■ REQUIRED WORK:
Carry the news article on Wildcat Transit's real-time bus tracking forward, starting after its final sentence.

---- DOCUMENT EXTRACT

Wildcat Transit gets update in sustainability and technology
Published: Friday, September 13, 2013
Updated: Friday, September 13, 2013 17:09
Students wanted to know how soon their buses would sweep them away to their next destinations. UNH transportation services gave them the answer.
“When we did the last survey in 2007, people wanted to see more technology, more of the real-time information,” Michael Amicangioli, planning, grant and contracts manager for University Transportation Services, said.
In response to the 2007 Transportation Committee Survey, University Transportation Services was awarded a grant to get real-time information on campus.
Getting the information is a project that has been underway since 2010.
Amicangioli said UNH implemented prediction-based software from a company called NextBus.
NextBus uses a predictor algorithm that takes into account the speed and location of the bus along with the time of day, day of week, season, weather and traffic patterns to provide arrival predictions.
University Transportation Services worked all summer with vendors and campus staff to install equipment onto buses. Equipment includes cellular modems, GPS antennas, three-beam, laser passenger-counters and engine diagnostic hardware.
University Transportation Services also worked with Google Transit and NextBus to program schedule data and service information for the system.
All of this adds up to the UNH real-time bus tracking system for the school year. Between the website, LED panels, text messaging service and smartphone app, University Transportation Services staff never want users to be left wondering where the bus is.
“There’s a 25 percent new group [of students] every year and we want to make them feel comfortable trying transit,” UNH Campus Planner Stephen Pesci said.
Michael Bellamente is the director for Climate Counts, a company that seeks to educate the public on which companies address climate change.
Though Bellamente was not directly involved with the NextBus program, his response seems positive.
“Having NextBus at UNH is like giving students psychic powers,” Bellamente said. “Never again will a class-bound student need to worry if their bus is running 10-minutes late … that’s huge.”
Since the launch, the real-time bus tracking system has gotten students’ attention.

--------
---- EXTRACTED MATERIAL

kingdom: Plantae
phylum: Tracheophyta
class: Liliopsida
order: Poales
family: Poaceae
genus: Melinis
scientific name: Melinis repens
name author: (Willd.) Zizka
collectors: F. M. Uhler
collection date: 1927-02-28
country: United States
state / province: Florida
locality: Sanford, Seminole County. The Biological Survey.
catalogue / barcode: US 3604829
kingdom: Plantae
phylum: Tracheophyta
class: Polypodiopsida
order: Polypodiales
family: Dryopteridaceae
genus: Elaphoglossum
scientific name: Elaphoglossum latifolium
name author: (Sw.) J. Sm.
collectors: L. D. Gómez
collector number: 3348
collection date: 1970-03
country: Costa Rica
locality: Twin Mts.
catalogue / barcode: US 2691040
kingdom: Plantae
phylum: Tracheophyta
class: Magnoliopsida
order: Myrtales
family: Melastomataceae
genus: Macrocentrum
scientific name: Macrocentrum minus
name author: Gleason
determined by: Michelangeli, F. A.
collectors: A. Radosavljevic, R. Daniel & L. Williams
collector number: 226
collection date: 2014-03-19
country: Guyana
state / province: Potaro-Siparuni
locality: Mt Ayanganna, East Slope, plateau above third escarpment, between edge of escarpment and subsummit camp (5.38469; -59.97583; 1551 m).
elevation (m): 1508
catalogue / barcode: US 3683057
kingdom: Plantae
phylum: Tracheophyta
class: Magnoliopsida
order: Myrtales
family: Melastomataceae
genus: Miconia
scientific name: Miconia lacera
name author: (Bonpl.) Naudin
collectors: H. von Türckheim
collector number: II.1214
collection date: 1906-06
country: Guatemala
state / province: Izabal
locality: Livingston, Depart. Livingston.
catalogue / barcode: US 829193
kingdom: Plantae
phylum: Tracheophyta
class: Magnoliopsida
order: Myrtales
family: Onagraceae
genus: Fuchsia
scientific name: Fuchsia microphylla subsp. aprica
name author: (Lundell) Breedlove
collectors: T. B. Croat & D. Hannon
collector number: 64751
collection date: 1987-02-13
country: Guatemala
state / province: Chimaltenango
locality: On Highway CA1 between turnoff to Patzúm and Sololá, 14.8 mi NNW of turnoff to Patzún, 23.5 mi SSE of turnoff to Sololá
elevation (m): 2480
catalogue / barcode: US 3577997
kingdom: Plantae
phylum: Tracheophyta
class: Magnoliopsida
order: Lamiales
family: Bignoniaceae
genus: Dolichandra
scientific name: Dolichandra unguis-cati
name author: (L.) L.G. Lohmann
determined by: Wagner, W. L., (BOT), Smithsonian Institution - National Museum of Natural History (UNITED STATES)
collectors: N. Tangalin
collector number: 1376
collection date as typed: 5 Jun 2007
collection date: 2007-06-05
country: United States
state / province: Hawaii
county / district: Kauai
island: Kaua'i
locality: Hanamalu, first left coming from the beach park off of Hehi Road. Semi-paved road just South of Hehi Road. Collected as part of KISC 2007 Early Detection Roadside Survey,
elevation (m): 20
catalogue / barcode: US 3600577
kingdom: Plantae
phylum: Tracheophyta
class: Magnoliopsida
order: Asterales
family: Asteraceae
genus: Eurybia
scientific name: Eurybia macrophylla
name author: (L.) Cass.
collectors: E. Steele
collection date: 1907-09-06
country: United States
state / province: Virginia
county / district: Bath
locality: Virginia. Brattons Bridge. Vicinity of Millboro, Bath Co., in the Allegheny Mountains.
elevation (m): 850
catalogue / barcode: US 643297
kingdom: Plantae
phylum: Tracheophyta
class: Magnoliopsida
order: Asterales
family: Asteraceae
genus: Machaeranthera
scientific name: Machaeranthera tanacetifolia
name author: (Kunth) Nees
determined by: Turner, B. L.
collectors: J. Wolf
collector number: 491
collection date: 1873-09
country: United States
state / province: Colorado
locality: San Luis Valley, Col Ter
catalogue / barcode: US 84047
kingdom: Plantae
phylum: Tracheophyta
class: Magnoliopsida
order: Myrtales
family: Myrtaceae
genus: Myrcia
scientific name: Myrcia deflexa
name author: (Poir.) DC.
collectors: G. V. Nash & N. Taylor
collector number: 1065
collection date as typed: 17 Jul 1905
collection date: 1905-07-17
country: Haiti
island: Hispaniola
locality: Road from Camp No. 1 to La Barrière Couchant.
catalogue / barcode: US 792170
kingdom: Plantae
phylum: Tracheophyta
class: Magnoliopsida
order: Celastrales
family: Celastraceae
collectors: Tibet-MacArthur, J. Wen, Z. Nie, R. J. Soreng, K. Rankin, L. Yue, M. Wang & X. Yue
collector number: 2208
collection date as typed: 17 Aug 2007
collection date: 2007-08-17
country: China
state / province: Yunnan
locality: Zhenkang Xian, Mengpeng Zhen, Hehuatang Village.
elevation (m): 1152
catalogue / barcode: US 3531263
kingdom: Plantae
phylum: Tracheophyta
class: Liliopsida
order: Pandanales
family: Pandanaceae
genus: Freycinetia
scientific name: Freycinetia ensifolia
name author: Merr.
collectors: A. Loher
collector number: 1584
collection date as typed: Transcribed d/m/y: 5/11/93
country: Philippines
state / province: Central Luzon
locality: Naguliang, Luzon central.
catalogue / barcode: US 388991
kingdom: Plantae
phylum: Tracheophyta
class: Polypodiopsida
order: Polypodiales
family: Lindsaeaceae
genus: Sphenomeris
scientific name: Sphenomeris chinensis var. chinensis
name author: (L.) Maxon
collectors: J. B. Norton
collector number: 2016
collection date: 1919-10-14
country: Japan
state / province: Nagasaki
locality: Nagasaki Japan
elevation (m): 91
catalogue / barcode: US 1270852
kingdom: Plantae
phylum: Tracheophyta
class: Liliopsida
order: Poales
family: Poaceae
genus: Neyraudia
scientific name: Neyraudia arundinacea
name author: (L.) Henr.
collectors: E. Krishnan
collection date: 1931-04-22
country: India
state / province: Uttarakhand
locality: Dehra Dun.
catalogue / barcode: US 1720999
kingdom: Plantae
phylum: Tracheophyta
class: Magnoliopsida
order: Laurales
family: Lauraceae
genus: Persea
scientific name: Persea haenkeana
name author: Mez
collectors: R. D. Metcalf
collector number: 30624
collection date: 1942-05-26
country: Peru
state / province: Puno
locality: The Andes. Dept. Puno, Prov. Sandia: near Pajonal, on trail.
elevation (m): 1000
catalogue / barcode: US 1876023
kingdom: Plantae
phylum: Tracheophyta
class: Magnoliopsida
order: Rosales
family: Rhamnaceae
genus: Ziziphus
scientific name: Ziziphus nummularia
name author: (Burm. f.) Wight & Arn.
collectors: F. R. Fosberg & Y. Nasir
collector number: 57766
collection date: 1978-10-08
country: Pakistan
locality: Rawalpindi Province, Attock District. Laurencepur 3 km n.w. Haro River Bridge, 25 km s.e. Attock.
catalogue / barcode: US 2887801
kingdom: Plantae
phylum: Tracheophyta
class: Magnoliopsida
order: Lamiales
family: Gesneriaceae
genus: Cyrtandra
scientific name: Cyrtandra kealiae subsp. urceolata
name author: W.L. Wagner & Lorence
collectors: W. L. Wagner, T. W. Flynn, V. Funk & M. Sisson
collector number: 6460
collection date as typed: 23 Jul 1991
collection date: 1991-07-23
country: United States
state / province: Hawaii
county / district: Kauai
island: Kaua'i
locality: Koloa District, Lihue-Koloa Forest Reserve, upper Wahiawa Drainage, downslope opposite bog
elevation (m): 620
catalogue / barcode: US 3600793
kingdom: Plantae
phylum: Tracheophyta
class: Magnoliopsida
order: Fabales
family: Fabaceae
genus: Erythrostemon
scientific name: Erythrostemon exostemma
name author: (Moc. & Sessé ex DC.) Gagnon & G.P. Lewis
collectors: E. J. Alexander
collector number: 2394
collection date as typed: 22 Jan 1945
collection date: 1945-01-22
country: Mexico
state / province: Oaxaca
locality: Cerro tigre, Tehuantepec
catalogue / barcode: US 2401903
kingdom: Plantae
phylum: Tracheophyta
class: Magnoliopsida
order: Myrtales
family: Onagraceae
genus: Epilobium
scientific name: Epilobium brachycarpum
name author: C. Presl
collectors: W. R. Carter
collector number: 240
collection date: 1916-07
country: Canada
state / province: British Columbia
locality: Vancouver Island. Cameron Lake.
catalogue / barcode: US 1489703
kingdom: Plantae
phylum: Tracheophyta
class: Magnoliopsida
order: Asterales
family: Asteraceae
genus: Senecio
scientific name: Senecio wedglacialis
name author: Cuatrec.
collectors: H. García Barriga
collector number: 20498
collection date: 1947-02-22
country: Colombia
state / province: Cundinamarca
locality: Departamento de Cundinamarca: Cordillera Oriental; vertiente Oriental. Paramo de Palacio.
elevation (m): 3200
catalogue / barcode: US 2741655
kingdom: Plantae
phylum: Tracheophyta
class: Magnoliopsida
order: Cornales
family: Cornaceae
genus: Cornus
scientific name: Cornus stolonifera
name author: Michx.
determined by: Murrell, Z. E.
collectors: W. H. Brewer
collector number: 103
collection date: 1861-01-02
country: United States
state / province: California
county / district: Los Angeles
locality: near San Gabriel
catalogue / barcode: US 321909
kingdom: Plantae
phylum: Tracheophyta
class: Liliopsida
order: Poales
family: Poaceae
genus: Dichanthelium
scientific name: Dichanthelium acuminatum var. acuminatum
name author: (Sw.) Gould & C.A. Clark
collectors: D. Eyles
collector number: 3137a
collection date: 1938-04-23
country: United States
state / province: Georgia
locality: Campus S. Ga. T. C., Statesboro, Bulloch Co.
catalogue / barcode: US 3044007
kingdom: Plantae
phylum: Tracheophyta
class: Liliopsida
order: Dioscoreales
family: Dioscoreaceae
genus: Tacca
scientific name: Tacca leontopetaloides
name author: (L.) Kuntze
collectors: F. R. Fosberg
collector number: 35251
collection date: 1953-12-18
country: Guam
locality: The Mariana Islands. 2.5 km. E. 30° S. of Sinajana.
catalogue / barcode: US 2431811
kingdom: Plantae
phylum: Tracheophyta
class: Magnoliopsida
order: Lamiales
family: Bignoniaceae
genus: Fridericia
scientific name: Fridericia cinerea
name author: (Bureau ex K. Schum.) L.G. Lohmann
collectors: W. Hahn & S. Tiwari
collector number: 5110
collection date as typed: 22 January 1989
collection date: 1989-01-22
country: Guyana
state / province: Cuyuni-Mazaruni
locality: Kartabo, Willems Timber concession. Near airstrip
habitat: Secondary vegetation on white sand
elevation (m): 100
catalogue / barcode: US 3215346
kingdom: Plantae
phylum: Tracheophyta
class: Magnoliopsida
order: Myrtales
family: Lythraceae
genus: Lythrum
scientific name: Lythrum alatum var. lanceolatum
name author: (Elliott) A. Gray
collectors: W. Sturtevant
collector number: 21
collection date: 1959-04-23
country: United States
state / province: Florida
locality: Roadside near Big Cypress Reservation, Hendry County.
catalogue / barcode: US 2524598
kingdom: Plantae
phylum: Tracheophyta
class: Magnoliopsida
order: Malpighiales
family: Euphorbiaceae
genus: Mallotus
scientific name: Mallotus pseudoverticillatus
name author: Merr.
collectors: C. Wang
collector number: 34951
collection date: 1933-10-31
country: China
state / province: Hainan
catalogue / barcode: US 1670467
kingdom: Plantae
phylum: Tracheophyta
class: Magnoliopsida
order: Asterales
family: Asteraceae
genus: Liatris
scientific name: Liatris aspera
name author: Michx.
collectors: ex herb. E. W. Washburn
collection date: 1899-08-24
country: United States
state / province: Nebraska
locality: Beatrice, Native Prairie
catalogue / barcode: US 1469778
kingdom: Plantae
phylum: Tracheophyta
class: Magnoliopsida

--------

■ ANSWER BOX:
The transit module in the UNH Mobile application displays a user’s location, where the bus is on the map and predicts how long it will take to get to the next destination.
Within the UNH mobile app are 18 modules for students, such as dining, events, WUNH and news.
Neil Larson is a web architect and user interface designer at UNH. According to his statistics via email, the transit module has received around 33,619 cumulative clicks since last December. Dining has received about 24,795 clicks and the campus map has received about 20,657 clicks.
Until the bus tracker, dining used to hold first place for most views. Daily clicks for the transit module rose everyday since the Friday before students returned to campus, according to Larson, until this past week when it plateaued.
Apart from the numbers and statistics, how do students feel about any of the new technologies?
Andrew McEvoy is a sophomore business major. While he rides the buses, he does not use the UNH Mobile app to access bus schedules.
“It’s easier to go on the transit site, I guess,” McEvoy said. “I don’t see the point of having the app.”
Graduate student Samantha Smith, on the other hand, used the app while she sat at the bus stop.
“I just used it for the first time and it seems pretty simple to use. So we’ll see how accurate it is, if it’s here in 10 minutes or not,” she said. “If it works, I think it’d be a good system just because I could still do homework if I knew the bus was going to be another 10 minutes.”
While increasing convenience for students is important to Transportation Services, the NextBus plan is multi-faceted.
The other goals—besides responding to student requests—are to increase transit ridership and reduce the environmental impact.
According to Amicangioli, if UNH can increase ridership on the buses and have fewer people bring their cars to campus, there will be fewer emissions and fewer needed parking spaces.
It seems to be a lesson in sustainability.
“The biggest thing about sustainability is just making the system accessible to riders to try and increase ridership,” Amicangioli said.
Amicangioli explained that the campus is in an ozone non-attainment zone. Therefore, the region UNH is in does not meet every air quality goal set forth for it.
To increase ridership is to move closer toward that air quality goal.
“So as a transit system, we try to do everything we can to improve on that. And that’s where the CMAQ [funding] comes in,” Amicangioli said. “We’re trying to go through every step we can to improve the air quality. … You can see maps of different regions of the state that don’t meet the attainment goals. So, it’s kind of stewardship towards the region. We’re doing what we can to get people off the road to try to reduce as many emissions as possible going into the air.”